Снова затяжная пауза с блюдцем чая. И – продолжение.
– Тот раз в горы мы подались. Есаул и впрямь погулял. Вот уж, почитай, нагнали его, так он заслон в узком ущелье поставил. Так что в лоб не одолеть. Эскадронный приказывает: в обход, дескать, полувзводами. Я, мол, раз требуется, стало быть – слушаюсь. Понимаю, ели не опередим до перевала, уйдет нечестивец. Вот и поспешил. Да только зря ли в народе сказывают, что, мол, поспешишь – людей насмешишь. Вот и насмешил. Весь полувзвод полег.
Гаврила Михайлович снова налил чай в блюдце, хотя он и в стакане уже был остывшим, так же осторожно, чтобы не намочить лишнего, потрогал чай кусочком сахара и, откусив самую малость, быстро осушил блюдце. Женя заметил, что руки Гаврилы Михайловича, удивительно крепкие (Женя дал им определение – каменные), эти каменные руки сейчас нет-нет, да и вздрагивали. Повременив немного, Гаврила Михайлович вновь налил стакан из самовара и долго смотрел на белесую пленочку пара, кружившуюся над стаканом, все не решаясь продолжить рассказ. Наконец, вздохнув, заговорил:
– В сабли есаульские казаки нас взяли. Их – сотня, нас – дюжина. Хитер есаул, что тебе лис. Угадал мысли эскадронного. Мне бы тоже помыслить мозгой, а я – куда там: гоню, чтоб, мол, не ушел. Даже дозора вперед не послал. Вот и угодил в мешок. В засаду. Порубили их вдосталь, но осилить не осилили. А есаул все кричит своим, чтоб коней наших не калечили, сгодятся, мол. Да живьем, мол, взводного взяли. Живьем. Скольких я тогда порешил, не считал. Рука тяжелая была. Быка, бывало, кулаком по переносице вдарю, он и оседает на колени. А в бою кого задену, почитай, до седла располовиню. Но запетляли все же меня. Веревки из конского волоса – тужься не тужься, не лопнут. Со мной еще двоих заарканили. Столько живьем нас и осталось. Оглядел нас есаул, головой мотнул, и боевых товарищей моих – в шашки. Враз порубили. А я стою.
– Большевик? – спрашивает.
– Иное, мол, мог подумать?
– Глядел, – говорит, – как ты рубился. Истинный казак. Чего ж большевикам продался?! Я тебе жизнь полностью сохраню. Чин определю. Погуляем вместе. Согласен?
Помалкиваю я, а он приказывает клинок вернуть и веревки распутать. Сам вставил в ножны клинок и с усмешкой спрашивает:
– Что, мол, так получше будет?
– Лучше, мол, тебя, гада, рубить!
Хвать за шашку, только опередил он, полосанул по шее.
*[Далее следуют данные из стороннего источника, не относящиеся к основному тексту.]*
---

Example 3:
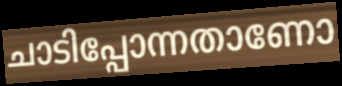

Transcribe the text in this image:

ചാടിപ്പോന്നതാണോ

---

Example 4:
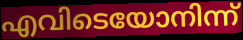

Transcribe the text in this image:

എവിടെയോനിന്ന്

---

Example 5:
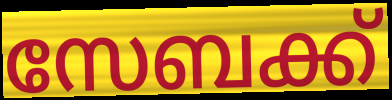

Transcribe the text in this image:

സേബക്ക്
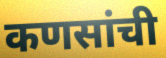
कणसांची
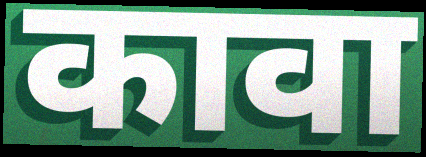
कावा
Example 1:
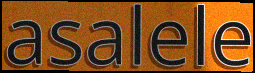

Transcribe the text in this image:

asalele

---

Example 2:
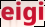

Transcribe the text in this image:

eigi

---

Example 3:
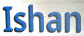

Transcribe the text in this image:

Ishan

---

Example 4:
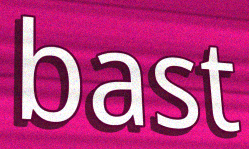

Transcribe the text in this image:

bast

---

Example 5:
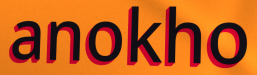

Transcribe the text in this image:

anokho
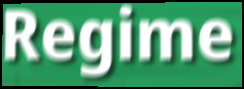
Regime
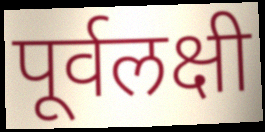
पूर्वलक्षी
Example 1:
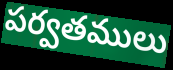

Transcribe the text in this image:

పర్వతములు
– Сколько я пролежал, ведомо ли кому? Чую, теплое что-то в щеку тычется. Глаза раскрыл – Перец мой стоит. И впрямь, перец-перцем был. Яркий. Горит. А уж горяч! Слабаку не удержать повода. Под седлом все гарцевал. Шагом не ходил. А мне и любо то. Одной думкой с ним жили. Вот так. Возвернулся, стало быть, боевой друг. Вырвался из поганых рук. Ложись, шепчу ему, вези к своим. Понял меня. Лег на камни и лежал, пока я на седло не взобрался… А вставал осторожно, вроде, мол, моя боль ему передавалась. Пошагал же ходко. Лежу я у него на шее, вцепился в гриву, сколь силы есть, а в голове одна думка, не свалиться бы, до своих дотянуть. Потом память отшибло. Когда опамятовался – стоит Перец как вкопанный. Почуял, должно, что сползать я начал. Шепчу ему, что шагал бы Перец, а сам силюсь, чтобы в памяти остаться.